[Data for this exercise]
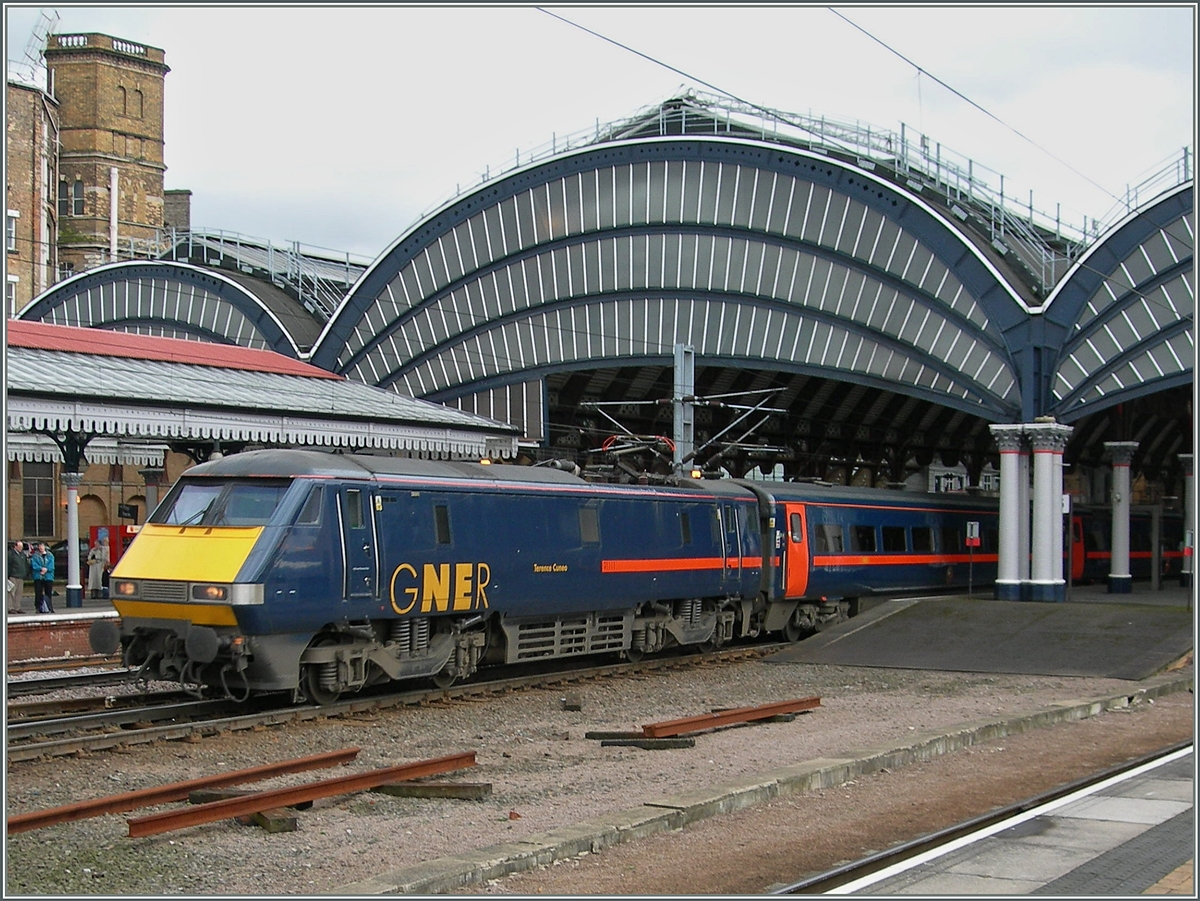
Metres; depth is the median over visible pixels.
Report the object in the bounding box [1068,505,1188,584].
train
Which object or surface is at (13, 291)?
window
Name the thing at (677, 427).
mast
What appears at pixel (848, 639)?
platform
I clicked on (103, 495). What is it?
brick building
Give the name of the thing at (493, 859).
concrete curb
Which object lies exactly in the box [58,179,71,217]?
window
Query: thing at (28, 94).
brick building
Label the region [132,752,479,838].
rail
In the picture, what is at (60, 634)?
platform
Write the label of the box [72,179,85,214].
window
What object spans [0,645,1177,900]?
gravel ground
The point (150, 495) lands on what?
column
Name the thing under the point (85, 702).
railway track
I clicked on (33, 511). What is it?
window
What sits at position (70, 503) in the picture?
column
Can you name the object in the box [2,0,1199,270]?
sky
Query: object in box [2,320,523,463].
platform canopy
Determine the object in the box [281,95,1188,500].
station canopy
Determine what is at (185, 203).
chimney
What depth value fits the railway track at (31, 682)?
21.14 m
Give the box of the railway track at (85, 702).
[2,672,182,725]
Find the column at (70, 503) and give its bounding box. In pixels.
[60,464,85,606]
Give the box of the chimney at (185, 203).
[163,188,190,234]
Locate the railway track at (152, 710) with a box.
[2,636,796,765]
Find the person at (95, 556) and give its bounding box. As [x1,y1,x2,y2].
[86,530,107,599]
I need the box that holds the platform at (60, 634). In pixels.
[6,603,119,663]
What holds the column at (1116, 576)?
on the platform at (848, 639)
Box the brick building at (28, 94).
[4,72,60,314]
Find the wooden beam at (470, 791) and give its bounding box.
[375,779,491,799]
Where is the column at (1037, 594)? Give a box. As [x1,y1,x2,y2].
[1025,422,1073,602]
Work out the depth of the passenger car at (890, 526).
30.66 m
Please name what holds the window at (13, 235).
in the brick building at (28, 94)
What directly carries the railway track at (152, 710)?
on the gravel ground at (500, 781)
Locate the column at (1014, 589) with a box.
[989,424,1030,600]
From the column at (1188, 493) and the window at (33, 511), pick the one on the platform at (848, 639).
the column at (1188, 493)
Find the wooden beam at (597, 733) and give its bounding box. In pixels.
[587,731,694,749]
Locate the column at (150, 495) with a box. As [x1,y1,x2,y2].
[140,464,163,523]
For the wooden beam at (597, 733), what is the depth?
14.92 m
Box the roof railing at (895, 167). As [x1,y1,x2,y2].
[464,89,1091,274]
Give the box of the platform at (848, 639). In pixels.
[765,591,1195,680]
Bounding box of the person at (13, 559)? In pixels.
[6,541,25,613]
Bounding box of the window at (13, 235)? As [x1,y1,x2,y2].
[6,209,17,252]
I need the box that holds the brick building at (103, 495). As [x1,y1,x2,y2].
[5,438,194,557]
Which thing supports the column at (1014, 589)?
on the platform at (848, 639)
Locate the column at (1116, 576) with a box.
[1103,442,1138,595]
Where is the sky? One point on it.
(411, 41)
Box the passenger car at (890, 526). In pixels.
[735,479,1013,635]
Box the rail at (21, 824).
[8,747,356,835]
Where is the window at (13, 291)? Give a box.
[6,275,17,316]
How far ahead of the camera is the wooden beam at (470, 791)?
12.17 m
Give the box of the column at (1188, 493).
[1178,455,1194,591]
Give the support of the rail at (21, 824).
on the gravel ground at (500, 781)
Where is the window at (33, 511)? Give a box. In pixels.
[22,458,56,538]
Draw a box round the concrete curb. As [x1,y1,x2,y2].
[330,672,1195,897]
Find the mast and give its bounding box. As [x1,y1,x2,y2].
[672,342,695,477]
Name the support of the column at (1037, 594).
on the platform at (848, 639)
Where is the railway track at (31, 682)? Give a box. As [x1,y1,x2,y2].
[/Data for this exercise]
Task statement: The answer must be a word-for-word copy of all the entries, containing no pictures.

Solution to this task:
Metres; depth is the median over visible pixels.
Report the object in the bounding box [1068,505,1188,584].
train
Which object or surface is at (13, 291)?
window
Name the thing at (677, 427).
mast
What appears at pixel (848, 639)?
platform
I clicked on (103, 495). What is it?
brick building
Give the name of the thing at (493, 859).
concrete curb
Which object lies exactly in the box [58,179,71,217]?
window
Query: thing at (28, 94).
brick building
Label the region [132,752,479,838].
rail
In the picture, what is at (60, 634)?
platform
Write the label of the box [72,179,85,214].
window
What object spans [0,645,1177,900]?
gravel ground
The point (150, 495) lands on what?
column
Name the thing under the point (85, 702).
railway track
I clicked on (33, 511). What is it?
window
What sits at position (70, 503) in the picture?
column
Can you name the object in the box [2,0,1199,270]?
sky
Query: object in box [2,320,523,463].
platform canopy
Determine the object in the box [281,95,1188,500].
station canopy
Determine what is at (185, 203).
chimney
What depth value fits the railway track at (31, 682)?
21.14 m
Give the box of the railway track at (85, 702).
[2,672,182,725]
Find the column at (70, 503) and give its bounding box. In pixels.
[60,464,85,606]
Give the box of the chimney at (185, 203).
[163,188,190,234]
Locate the railway track at (152, 710) with a box.
[2,636,796,765]
Find the person at (95, 556) and give its bounding box. As [x1,y1,x2,y2].
[86,530,107,599]
I need the box that holds the platform at (60, 634). In pixels.
[6,603,119,663]
What holds the column at (1116, 576)?
on the platform at (848, 639)
Box the brick building at (28, 94).
[4,72,60,314]
Find the wooden beam at (470, 791) and give its bounding box.
[375,779,491,799]
Where is the column at (1037, 594)? Give a box. As [x1,y1,x2,y2].
[1025,422,1073,602]
Work out the depth of the passenger car at (890, 526).
30.66 m
Please name what holds the window at (13, 235).
in the brick building at (28, 94)
What directly carries the railway track at (152, 710)?
on the gravel ground at (500, 781)
Locate the column at (1014, 589) with a box.
[989,424,1030,600]
From the column at (1188, 493) and the window at (33, 511), pick the one on the platform at (848, 639).
the column at (1188, 493)
Find the wooden beam at (597, 733) and give its bounding box. In pixels.
[587,731,694,749]
Locate the column at (150, 495) with a box. As [x1,y1,x2,y2].
[140,464,163,523]
For the wooden beam at (597, 733), what is the depth?
14.92 m
Box the roof railing at (895, 167). As [x1,y1,x2,y2].
[464,89,1091,274]
Give the box of the platform at (848, 639). In pixels.
[765,591,1195,680]
Bounding box of the person at (13, 559)? In pixels.
[6,541,25,613]
Bounding box of the window at (13, 235)? As [x1,y1,x2,y2].
[6,209,17,252]
I need the box that holds the brick building at (103, 495). As [x1,y1,x2,y2].
[5,438,194,557]
Which thing supports the column at (1014, 589)?
on the platform at (848, 639)
Locate the column at (1116, 576) with a box.
[1103,442,1138,595]
Where is the sky? One point on it.
(411, 41)
Box the passenger car at (890, 526). In pixels.
[735,479,1013,635]
Box the rail at (21, 824).
[8,747,356,835]
Where is the window at (13, 291)? Give a box.
[6,275,17,316]
How far ahead of the camera is the wooden beam at (470, 791)?
12.17 m
Give the box of the column at (1188, 493).
[1178,455,1194,591]
Give the support of the rail at (21, 824).
on the gravel ground at (500, 781)
Where is the window at (33, 511)? Give a box. In pixels.
[22,458,56,538]
Draw a box round the concrete curb. As [x1,y1,x2,y2].
[330,672,1195,897]
Find the mast and give its bounding box. As [x1,y1,x2,y2].
[672,342,695,477]
Name the support of the column at (1037, 594).
on the platform at (848, 639)
Where is the railway track at (31, 682)? Give a box. As [x1,y1,x2,y2].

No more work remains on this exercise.